Eventos naturais cada vez mais violentos. O que hoje já está provado é que eventos extremos, como o Katrina, têm sido mais freqüentes e mais destruidores.

Há contas simples: quando Gore nasceu, o mundo tinha 2 bilhões de habitantes, era o pós-guerra, quando os filhos nasciam em profusão, o baby boom. Hoje, ele está na meia-idade, e a população já triplicou. Somos 6 bilhões. E continuamos crescendo tirando da Terra mais do que ela consegue repor. Os Estados Unidos, os maiores poluidores do planeta, recusam-se a assinar o Protocolo de Kioto, quando o mundo já tem que saber o que vai acontecer depois de Kioto, ou seja, o mundo além de 2012. A China, segundo maior poluidor, é uma ditadura que tenta calar com censura e violência os protestos dos chineses contra os desastres cada vez mais freqüentes.
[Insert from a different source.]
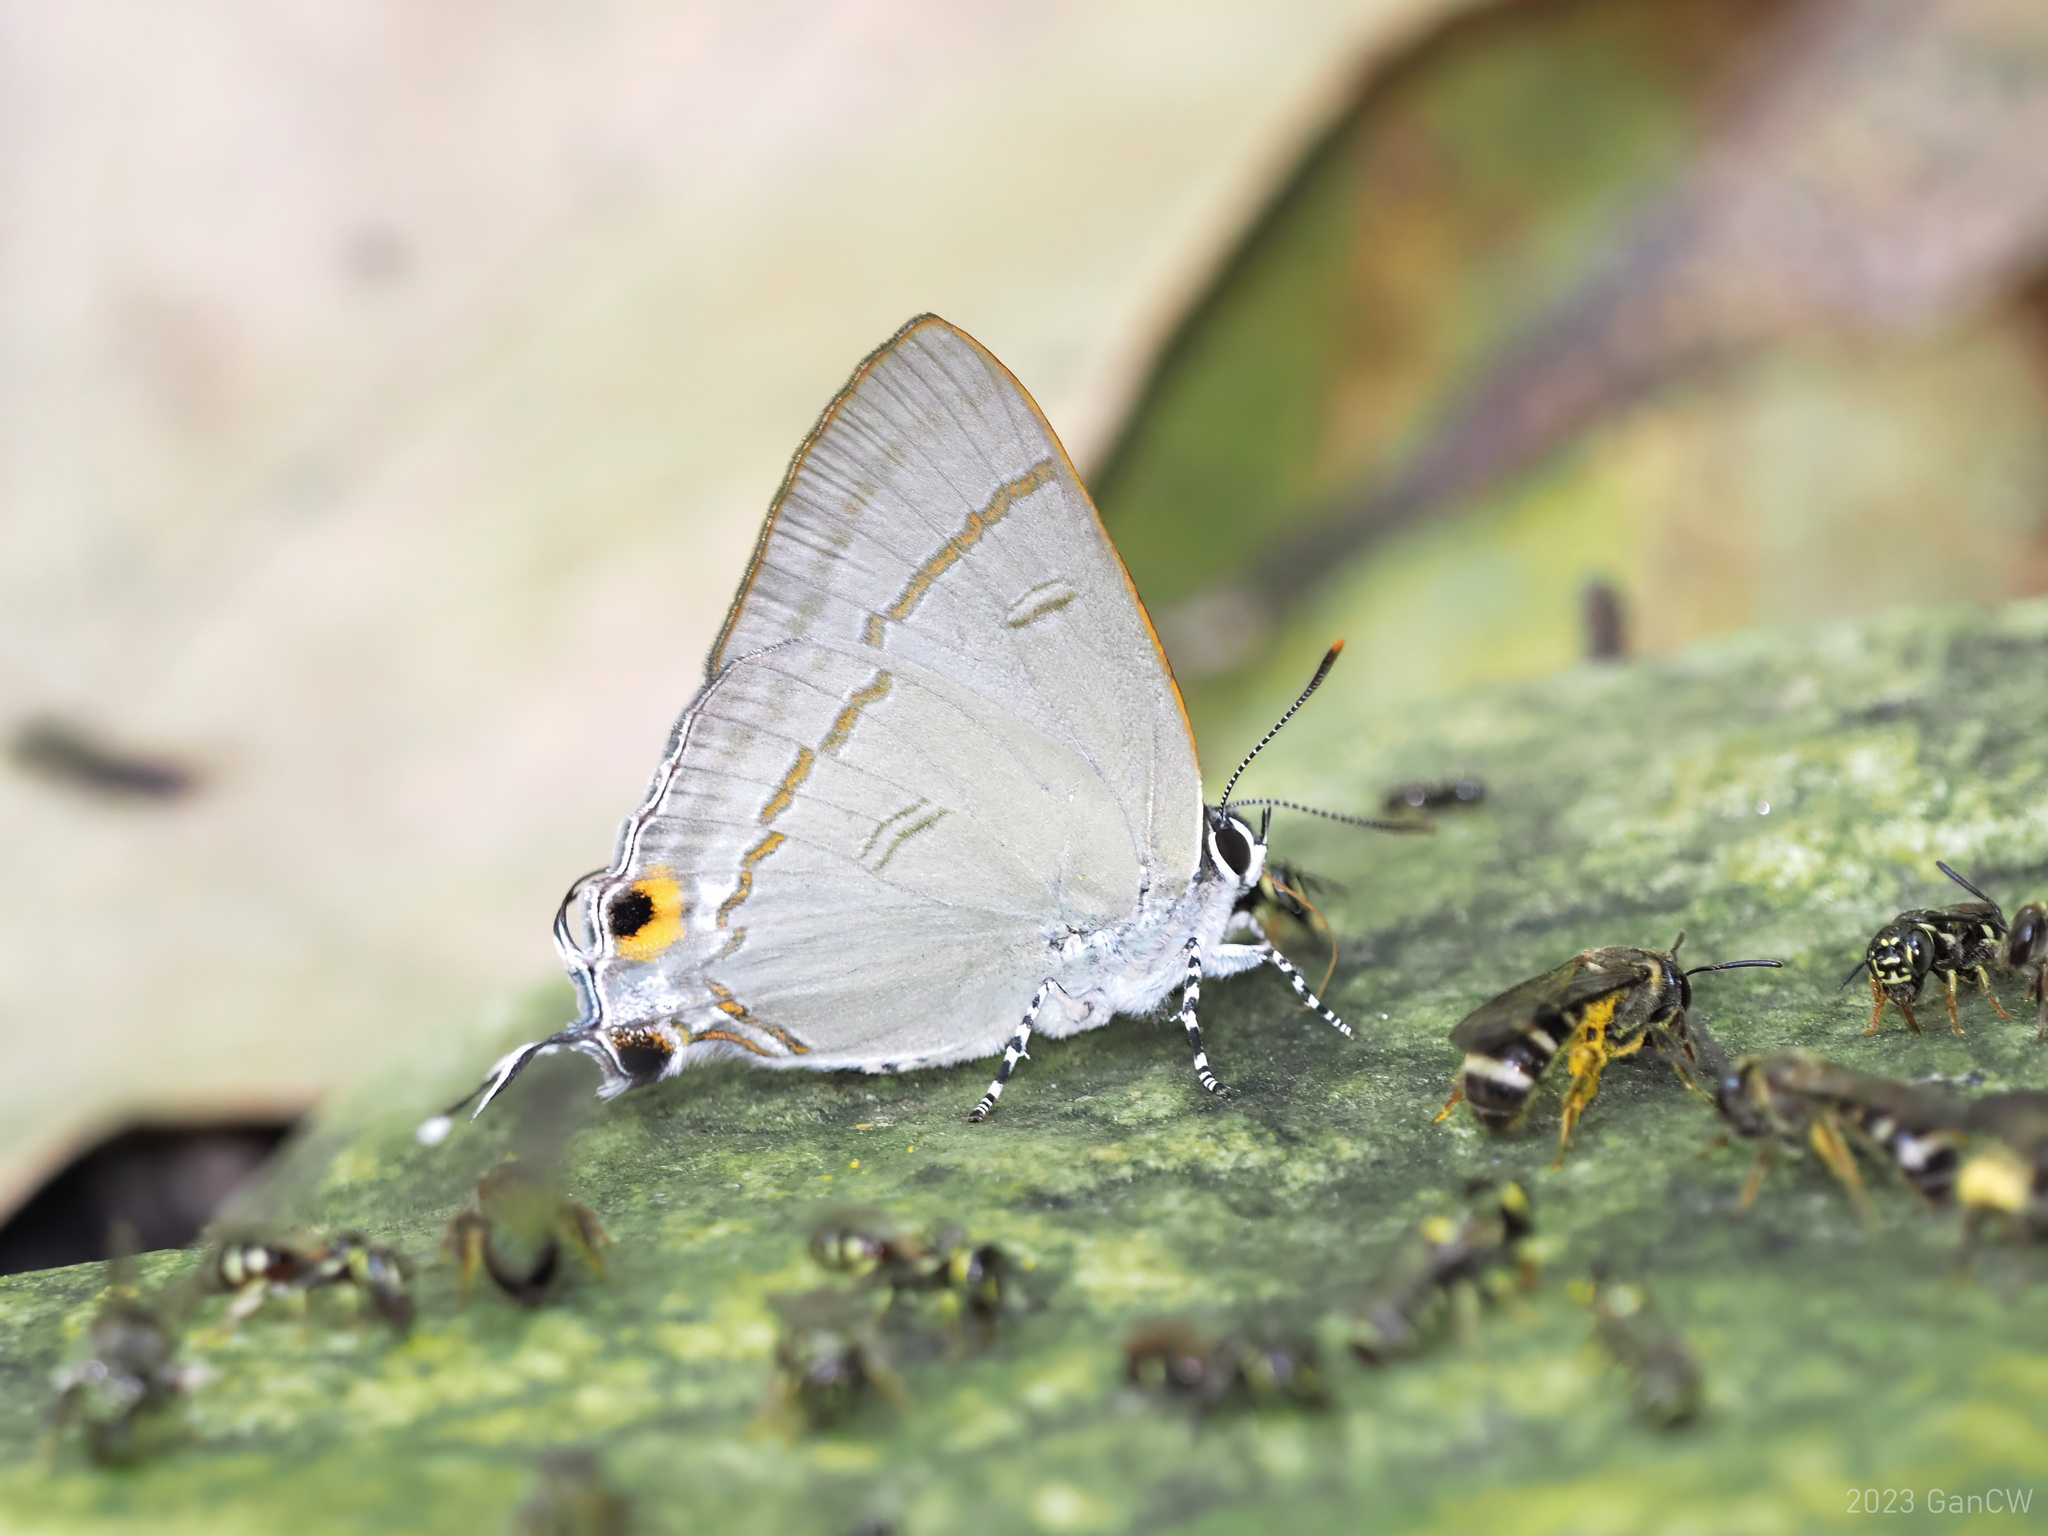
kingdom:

O Brasil, dono de uma biodiversidade exuberante, de um estoque privilegiado de água doce, terra natal de 60% da maior e mais preciosa floresta do planeta, é o quarto maior poluidor por incendiar anualmente a floresta numa proporção alarmante.

Vamos imaginar que você não acredite em nada disso, que não saiba avaliar se é muito ou pouco os 25 bilhões de toneladas de poluição que jogamos anualmente na fina camada de atmosfera que nos mantém vivos. Mesmo assim, admita: a Humanidade sabe ser insensata.

A novidade agora é que essa insensatez pode matar. Não a Terra. Ela pode continuar vagando no espaço sem oxigênio; ela pode rodar em torno de si mesma, em volta do Sol, eternamente, sem gelo, sem floresta, sem água, sem vida. A ameaça está sobre nós. Os cientistas acham que o problema é climático; os ecologistas, que é ambiental; Stern calcula que é um problema econômico; Gore sustenta que é uma questão moral. Sejamos apenas práticos: não se destrói a única casa na qual se pode morar.